- The Washington Times - Tuesday, October 16, 2001

Secretary of State Colin L. Powell yesterday named a special envoy to coordinate the formation of a new Afghan government if the hard-line Taliban militia is driven from power.
Mr. Powell said Richard N. Haass, the State Department's director of policy planning, has been tapped with the task of consulting with the United Nations, as well as other countries and Afghan opposition groups, about Afghanistan's future.
Mr. Haass "will be my personal representative examining alternatives with the U.N. and other nations directly," Mr. Powell told reporters en route to Pakistan, as he embarked on a South Asia trip that also includes India and the annual Asia-Pacific Economic Cooperation summit in Shanghai later this week.
Mr. Haass flew to New York yesterday to meet with U.N. officials.
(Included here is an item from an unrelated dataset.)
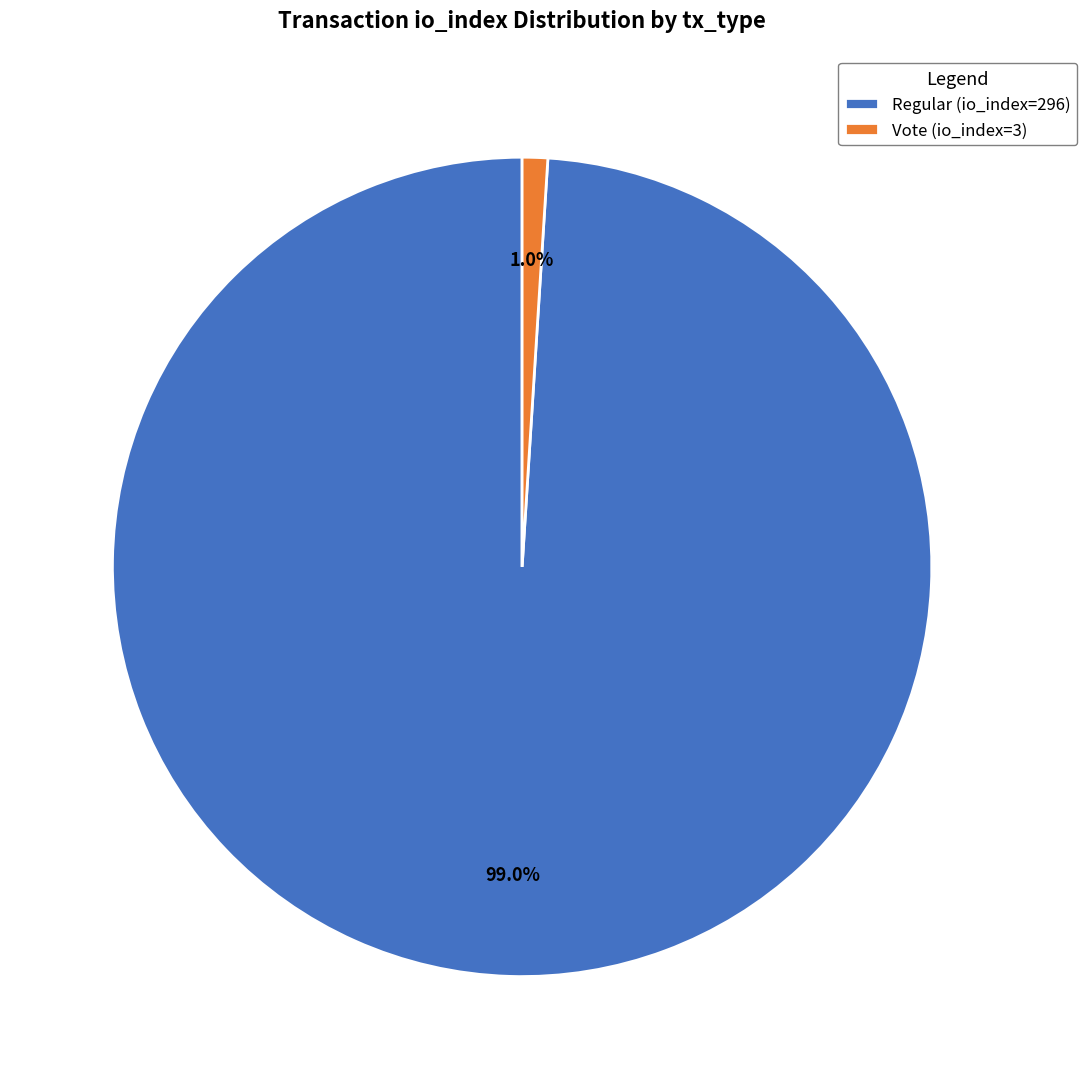

How many slices are in this pie chart?

2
Secretary-General Kofi Annan's special representative for Afghanistan, Lakhtar Brahimi, will hold talks with U.S. officials in Washington later this week, Mr. Powell said.
"In the last several days, we've picked up the beat with what we may have to do in a post-Taliban world," he said. "What we are doing really is contingency planning, getting ready for the possibility that sometime in the near future there could be a need to respond to the collapse of the government, if one can call that evil regime a government."
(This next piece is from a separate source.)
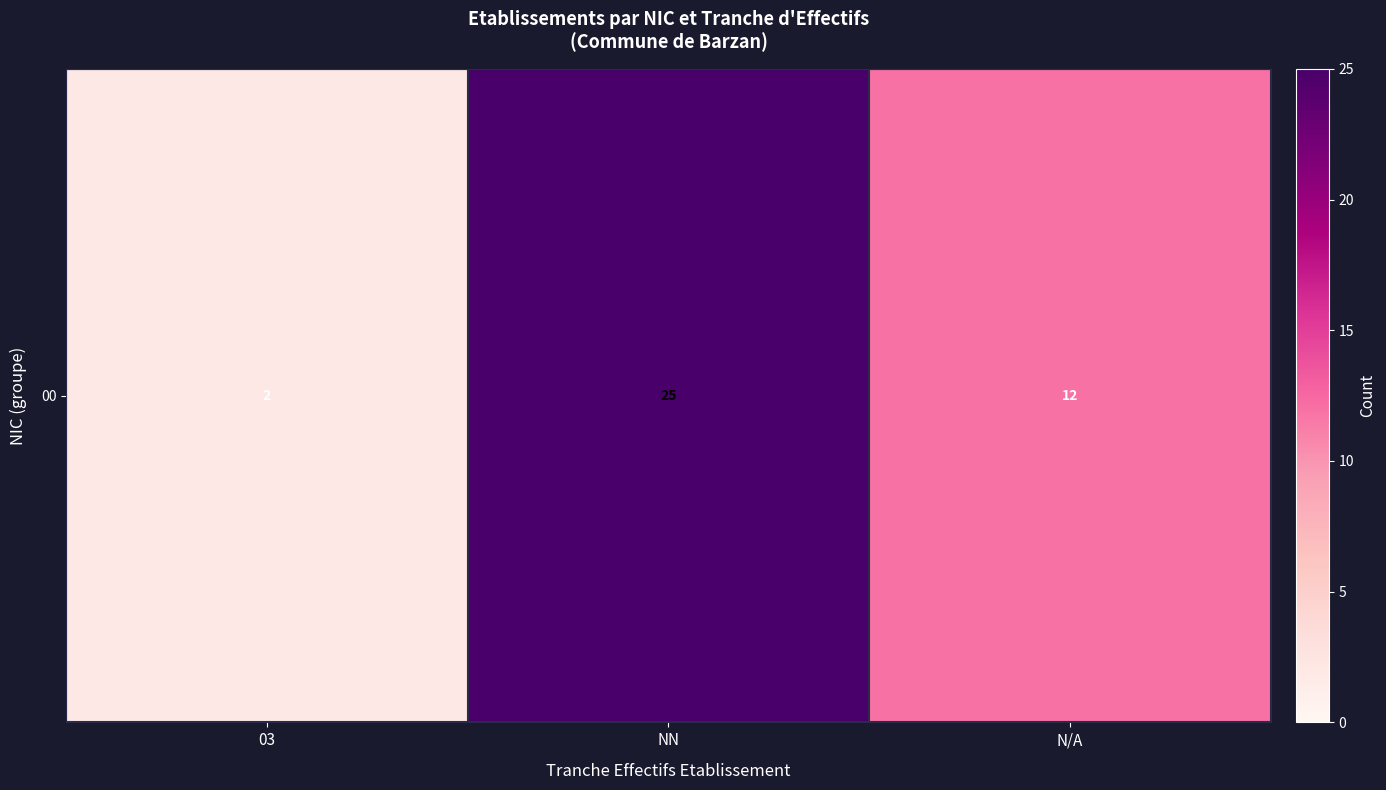

Count the number of data series in this chart.

1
Mr. Powell said he will discuss the composition of a future Afghan government with India and Pakistan, but no country will have a veto over what regime would replace the Taliban.
"It's those nations who are in the neighborhood, of course, that perhaps share a more direct interest in the outcome as opposed to someone further away," he said. "But I don't think anyone would suggest any longer that they should have a veto over Afghanistan with respect to a future government."
The State Department said Mr. Haass, one of Mr. Powell's closest and most trusted aides, will continue to serve as the Bush administration's point man in the Northern Ireland peace process and as the chief policy coordinator for Iraq.
Earlier this month, Mr. Haass became the highest-ranking U.S. official in recent memory to meet with the former Afghan king, Mohammed Zahir Shah. The 83-year-old ex-monarch, who has proposed a grand assembly of elders to form a new Afghan government, has held talks with several U.S. politicians and diplomats in Rome, where he lives now.
Mr. Haass, 50, emerged as one of the dovish foreign policy officials early on in the Bush administration, which was accused repeatedly of unilateralism before the Sept. 11 terrorist attacks on the United States.
In his 1997 book "The Reluctant Sheriff," he argued that Washington should attempt to build an international order based on less reliance on force to resolve disputes, reducing the number of weapons of mass destruction, settling for a limited doctrine of humanitarian intervention and maximum economic openness.
Mr. Haass returned to the State Department after spending the last several years as vice president and head of foreign policy studies at the Brookings Institution.
He served in various positions in the Reagan and first Bush administrations in the 1980s and early 1990s.
He was special assistant to former President George Bush and senior director for Near East and South Asian affairs on the National Security Council. In 1991, he was awarded the Presidential Citizens Medal for his contributions to the development and articulation of U.S. policy during Operations Desert Shield and Desert Storm in the Persian Gulf.
Born in Brooklyn, N.Y., in the family of an investment banker, he was later a Rhodes Scholar at Oxford.